[Opening Data for the task section]
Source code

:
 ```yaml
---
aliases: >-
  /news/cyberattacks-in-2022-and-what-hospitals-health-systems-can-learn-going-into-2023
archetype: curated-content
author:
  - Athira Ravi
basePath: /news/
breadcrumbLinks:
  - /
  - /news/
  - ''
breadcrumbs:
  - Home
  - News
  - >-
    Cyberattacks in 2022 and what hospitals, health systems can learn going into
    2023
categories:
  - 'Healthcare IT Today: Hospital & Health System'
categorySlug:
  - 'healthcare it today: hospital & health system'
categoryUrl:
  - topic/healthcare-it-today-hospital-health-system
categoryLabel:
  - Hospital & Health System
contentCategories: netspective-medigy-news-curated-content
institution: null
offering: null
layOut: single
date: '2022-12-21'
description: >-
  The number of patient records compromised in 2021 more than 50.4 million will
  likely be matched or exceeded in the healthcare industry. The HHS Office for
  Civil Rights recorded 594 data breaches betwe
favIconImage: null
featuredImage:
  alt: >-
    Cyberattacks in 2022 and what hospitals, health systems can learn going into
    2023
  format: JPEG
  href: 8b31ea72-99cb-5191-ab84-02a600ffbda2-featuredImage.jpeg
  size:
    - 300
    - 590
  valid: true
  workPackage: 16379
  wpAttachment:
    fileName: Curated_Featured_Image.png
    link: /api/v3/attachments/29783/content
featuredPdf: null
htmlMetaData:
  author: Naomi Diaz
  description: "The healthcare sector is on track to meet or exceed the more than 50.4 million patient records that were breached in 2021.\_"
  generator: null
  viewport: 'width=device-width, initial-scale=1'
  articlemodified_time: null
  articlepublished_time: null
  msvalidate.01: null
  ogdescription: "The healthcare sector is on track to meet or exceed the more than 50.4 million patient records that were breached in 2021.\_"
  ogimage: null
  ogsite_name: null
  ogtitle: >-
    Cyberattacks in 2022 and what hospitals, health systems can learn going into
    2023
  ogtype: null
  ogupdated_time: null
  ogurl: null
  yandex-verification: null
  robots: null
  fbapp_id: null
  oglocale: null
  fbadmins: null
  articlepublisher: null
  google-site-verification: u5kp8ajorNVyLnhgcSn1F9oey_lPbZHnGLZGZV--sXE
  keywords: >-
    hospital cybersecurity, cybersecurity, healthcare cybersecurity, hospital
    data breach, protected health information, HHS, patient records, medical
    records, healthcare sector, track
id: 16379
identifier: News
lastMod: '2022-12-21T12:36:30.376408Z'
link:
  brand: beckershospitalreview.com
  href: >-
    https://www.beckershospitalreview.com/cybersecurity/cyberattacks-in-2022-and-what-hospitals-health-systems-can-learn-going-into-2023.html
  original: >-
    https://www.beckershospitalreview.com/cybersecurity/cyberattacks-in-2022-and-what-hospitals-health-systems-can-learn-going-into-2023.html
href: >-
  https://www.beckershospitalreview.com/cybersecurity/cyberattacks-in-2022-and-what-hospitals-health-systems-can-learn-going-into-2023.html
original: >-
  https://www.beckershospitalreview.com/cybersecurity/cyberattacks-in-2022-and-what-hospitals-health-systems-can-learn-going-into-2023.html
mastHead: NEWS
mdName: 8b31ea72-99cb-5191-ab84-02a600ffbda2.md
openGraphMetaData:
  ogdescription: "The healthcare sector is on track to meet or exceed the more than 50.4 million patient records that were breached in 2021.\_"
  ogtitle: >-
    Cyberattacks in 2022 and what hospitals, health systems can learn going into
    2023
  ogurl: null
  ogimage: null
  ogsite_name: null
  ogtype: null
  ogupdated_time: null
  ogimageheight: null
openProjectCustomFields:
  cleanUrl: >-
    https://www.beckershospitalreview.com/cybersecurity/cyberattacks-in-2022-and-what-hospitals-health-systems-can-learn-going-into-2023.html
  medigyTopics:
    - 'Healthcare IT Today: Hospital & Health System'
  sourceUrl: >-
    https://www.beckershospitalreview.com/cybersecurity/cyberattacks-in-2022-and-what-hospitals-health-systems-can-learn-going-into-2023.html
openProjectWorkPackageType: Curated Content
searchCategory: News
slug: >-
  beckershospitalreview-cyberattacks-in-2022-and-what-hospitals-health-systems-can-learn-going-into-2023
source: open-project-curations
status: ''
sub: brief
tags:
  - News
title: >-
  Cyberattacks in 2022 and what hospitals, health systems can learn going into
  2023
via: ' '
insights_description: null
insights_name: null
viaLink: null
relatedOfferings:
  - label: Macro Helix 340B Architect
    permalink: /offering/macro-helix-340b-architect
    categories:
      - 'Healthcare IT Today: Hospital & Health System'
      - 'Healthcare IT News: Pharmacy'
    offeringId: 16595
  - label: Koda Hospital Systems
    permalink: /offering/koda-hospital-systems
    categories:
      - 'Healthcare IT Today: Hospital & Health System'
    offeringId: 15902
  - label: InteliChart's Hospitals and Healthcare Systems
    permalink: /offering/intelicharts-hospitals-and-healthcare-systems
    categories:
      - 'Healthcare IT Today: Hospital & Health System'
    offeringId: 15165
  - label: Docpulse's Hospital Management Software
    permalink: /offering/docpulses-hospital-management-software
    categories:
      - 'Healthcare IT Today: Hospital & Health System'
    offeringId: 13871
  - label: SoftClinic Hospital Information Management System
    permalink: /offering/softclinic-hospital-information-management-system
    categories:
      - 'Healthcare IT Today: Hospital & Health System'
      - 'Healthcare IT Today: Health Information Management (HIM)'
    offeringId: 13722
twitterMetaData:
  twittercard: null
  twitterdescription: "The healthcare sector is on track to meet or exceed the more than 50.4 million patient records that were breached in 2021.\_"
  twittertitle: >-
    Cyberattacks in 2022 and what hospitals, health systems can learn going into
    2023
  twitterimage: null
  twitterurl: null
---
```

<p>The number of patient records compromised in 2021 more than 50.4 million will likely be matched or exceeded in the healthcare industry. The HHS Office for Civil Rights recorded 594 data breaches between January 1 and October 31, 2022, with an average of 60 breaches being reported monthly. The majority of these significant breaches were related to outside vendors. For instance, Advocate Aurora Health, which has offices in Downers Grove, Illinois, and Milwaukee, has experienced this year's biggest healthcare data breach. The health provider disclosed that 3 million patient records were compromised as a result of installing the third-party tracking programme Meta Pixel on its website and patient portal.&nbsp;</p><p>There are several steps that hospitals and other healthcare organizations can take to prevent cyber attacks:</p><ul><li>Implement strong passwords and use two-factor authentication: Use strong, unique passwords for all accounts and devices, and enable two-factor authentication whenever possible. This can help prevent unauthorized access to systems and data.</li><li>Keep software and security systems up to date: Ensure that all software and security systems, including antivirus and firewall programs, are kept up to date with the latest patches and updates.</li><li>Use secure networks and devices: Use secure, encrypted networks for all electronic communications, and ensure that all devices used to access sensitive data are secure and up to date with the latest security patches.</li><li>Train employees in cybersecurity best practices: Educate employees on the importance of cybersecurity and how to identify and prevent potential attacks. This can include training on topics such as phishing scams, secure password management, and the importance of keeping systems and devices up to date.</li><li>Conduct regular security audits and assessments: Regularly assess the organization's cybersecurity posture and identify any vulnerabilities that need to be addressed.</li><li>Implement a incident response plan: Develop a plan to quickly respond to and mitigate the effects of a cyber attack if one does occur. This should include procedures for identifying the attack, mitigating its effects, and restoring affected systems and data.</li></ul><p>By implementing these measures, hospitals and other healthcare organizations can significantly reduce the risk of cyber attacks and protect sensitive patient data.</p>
[Closing Data for the task section]
> [The task]
Copy the data above exactly. Every line must be included.

> [Response below]
Source code

:
 ```yaml
---
aliases: >-
  /news/cyberattacks-in-2022-and-what-hospitals-health-systems-can-learn-going-into-2023
archetype: curated-content
author:
  - Athira Ravi
basePath: /news/
breadcrumbLinks:
  - /
  - /news/
  - ''
breadcrumbs:
  - Home
  - News
  - >-
    Cyberattacks in 2022 and what hospitals, health systems can learn going into
    2023
categories:
  - 'Healthcare IT Today: Hospital & Health System'
categorySlug:
  - 'healthcare it today: hospital & health system'
categoryUrl:
  - topic/healthcare-it-today-hospital-health-system
categoryLabel:
  - Hospital & Health System
contentCategories: netspective-medigy-news-curated-content
institution: null
offering: null
layOut: single
date: '2022-12-21'
description: >-
  The number of patient records compromised in 2021 more than 50.4 million will
  likely be matched or exceeded in the healthcare industry. The HHS Office for
  Civil Rights recorded 594 data breaches betwe
favIconImage: null
featuredImage:
  alt: >-
    Cyberattacks in 2022 and what hospitals, health systems can learn going into
    2023
  format: JPEG
  href: 8b31ea72-99cb-5191-ab84-02a600ffbda2-featuredImage.jpeg
  size:
    - 300
    - 590
  valid: true
  workPackage: 16379
  wpAttachment:
    fileName: Curated_Featured_Image.png
    link: /api/v3/attachments/29783/content
featuredPdf: null
htmlMetaData:
  author: Naomi Diaz
  description: "The healthcare sector is on track to meet or exceed the more than 50.4 million patient records that were breached in 2021.\_"
  generator: null
  viewport: 'width=device-width, initial-scale=1'
  articlemodified_time: null
  articlepublished_time: null
  msvalidate.01: null
  ogdescription: "The healthcare sector is on track to meet or exceed the more than 50.4 million patient records that were breached in 2021.\_"
  ogimage: null
  ogsite_name: null
  ogtitle: >-
    Cyberattacks in 2022 and what hospitals, health systems can learn going into
    2023
  ogtype: null
  ogupdated_time: null
  ogurl: null
  yandex-verification: null
  robots: null
  fbapp_id: null
  oglocale: null
  fbadmins: null
  articlepublisher: null
  google-site-verification: u5kp8ajorNVyLnhgcSn1F9oey_lPbZHnGLZGZV--sXE
  keywords: >-
    hospital cybersecurity, cybersecurity, healthcare cybersecurity, hospital
    data breach, protected health information, HHS, patient records, medical
    records, healthcare sector, track
id: 16379
identifier: News
lastMod: '2022-12-21T12:36:30.376408Z'
link:
  brand: beckershospitalreview.com
  href: >-
    https://www.beckershospitalreview.com/cybersecurity/cyberattacks-in-2022-and-what-hospitals-health-systems-can-learn-going-into-2023.html
  original: >-
    https://www.beckershospitalreview.com/cybersecurity/cyberattacks-in-2022-and-what-hospitals-health-systems-can-learn-going-into-2023.html
href: >-
  https://www.beckershospitalreview.com/cybersecurity/cyberattacks-in-2022-and-what-hospitals-health-systems-can-learn-going-into-2023.html
original: >-
  https://www.beckershospitalreview.com/cybersecurity/cyberattacks-in-2022-and-what-hospitals-health-systems-can-learn-going-into-2023.html
mastHead: NEWS
mdName: 8b31ea72-99cb-5191-ab84-02a600ffbda2.md
openGraphMetaData:
  ogdescription: "The healthcare sector is on track to meet or exceed the more than 50.4 million patient records that were breached in 2021.\_"
  ogtitle: >-
    Cyberattacks in 2022 and what hospitals, health systems can learn going into
    2023
  ogurl: null
  ogimage: null
  ogsite_name: null
  ogtype: null
  ogupdated_time: null
  ogimageheight: null
openProjectCustomFields:
  cleanUrl: >-
    https://www.beckershospitalreview.com/cybersecurity/cyberattacks-in-2022-and-what-hospitals-health-systems-can-learn-going-into-2023.html
  medigyTopics:
    - 'Healthcare IT Today: Hospital & Health System'
  sourceUrl: >-
    https://www.beckershospitalreview.com/cybersecurity/cyberattacks-in-2022-and-what-hospitals-health-systems-can-learn-going-into-2023.html
openProjectWorkPackageType: Curated Content
searchCategory: News
slug: >-
  beckershospitalreview-cyberattacks-in-2022-and-what-hospitals-health-systems-can-learn-going-into-2023
source: open-project-curations
status: ''
sub: brief
tags:
  - News
title: >-
  Cyberattacks in 2022 and what hospitals, health systems can learn going into
  2023
via: ' '
insights_description: null
insights_name: null
viaLink: null
relatedOfferings:
  - label: Macro Helix 340B Architect
    permalink: /offering/macro-helix-340b-architect
    categories:
      - 'Healthcare IT Today: Hospital & Health System'
      - 'Healthcare IT News: Pharmacy'
    offeringId: 16595
  - label: Koda Hospital Systems
    permalink: /offering/koda-hospital-systems
    categories:
      - 'Healthcare IT Today: Hospital & Health System'
    offeringId: 15902
  - label: InteliChart's Hospitals and Healthcare Systems
    permalink: /offering/intelicharts-hospitals-and-healthcare-systems
    categories:
      - 'Healthcare IT Today: Hospital & Health System'
    offeringId: 15165
  - label: Docpulse's Hospital Management Software
    permalink: /offering/docpulses-hospital-management-software
    categories:
      - 'Healthcare IT Today: Hospital & Health System'
    offeringId: 13871
  - label: SoftClinic Hospital Information Management System
    permalink: /offering/softclinic-hospital-information-management-system
    categories:
      - 'Healthcare IT Today: Hospital & Health System'
      - 'Healthcare IT Today: Health Information Management (HIM)'
    offeringId: 13722
twitterMetaData:
  twittercard: null
  twitterdescription: "The healthcare sector is on track to meet or exceed the more than 50.4 million patient records that were breached in 2021.\_"
  twittertitle: >-
    Cyberattacks in 2022 and what hospitals, health systems can learn going into
    2023
  twitterimage: null
  twitterurl: null
---
```

<p>The number of patient records compromised in 2021 more than 50.4 million will likely be matched or exceeded in the healthcare industry. The HHS Office for Civil Rights recorded 594 data breaches between January 1 and October 31, 2022, with an average of 60 breaches being reported monthly. The majority of these significant breaches were related to outside vendors. For instance, Advocate Aurora Health, which has offices in Downers Grove, Illinois, and Milwaukee, has experienced this year's biggest healthcare data breach. The health provider disclosed that 3 million patient records were compromised as a result of installing the third-party tracking programme Meta Pixel on its website and patient portal.&nbsp;</p><p>There are several steps that hospitals and other healthcare organizations can take to prevent cyber attacks:</p><ul><li>Implement strong passwords and use two-factor authentication: Use strong, unique passwords for all accounts and devices, and enable two-factor authentication whenever possible. This can help prevent unauthorized access to systems and data.</li><li>Keep software and security systems up to date: Ensure that all software and security systems, including antivirus and firewall programs, are kept up to date with the latest patches and updates.</li><li>Use secure networks and devices: Use secure, encrypted networks for all electronic communications, and ensure that all devices used to access sensitive data are secure and up to date with the latest security patches.</li><li>Train employees in cybersecurity best practices: Educate employees on the importance of cybersecurity and how to identify and prevent potential attacks. This can include training on topics such as phishing scams, secure password management, and the importance of keeping systems and devices up to date.</li><li>Conduct regular security audits and assessments: Regularly assess the organization's cybersecurity posture and identify any vulnerabilities that need to be addressed.</li><li>Implement a incident response plan: Develop a plan to quickly respond to and mitigate the effects of a cyber attack if one does occur. This should include procedures for identifying the attack, mitigating its effects, and restoring affected systems and data.</li></ul><p>By implementing these measures, hospitals and other healthcare organizations can significantly reduce the risk of cyber attacks and protect sensitive patient data.</p>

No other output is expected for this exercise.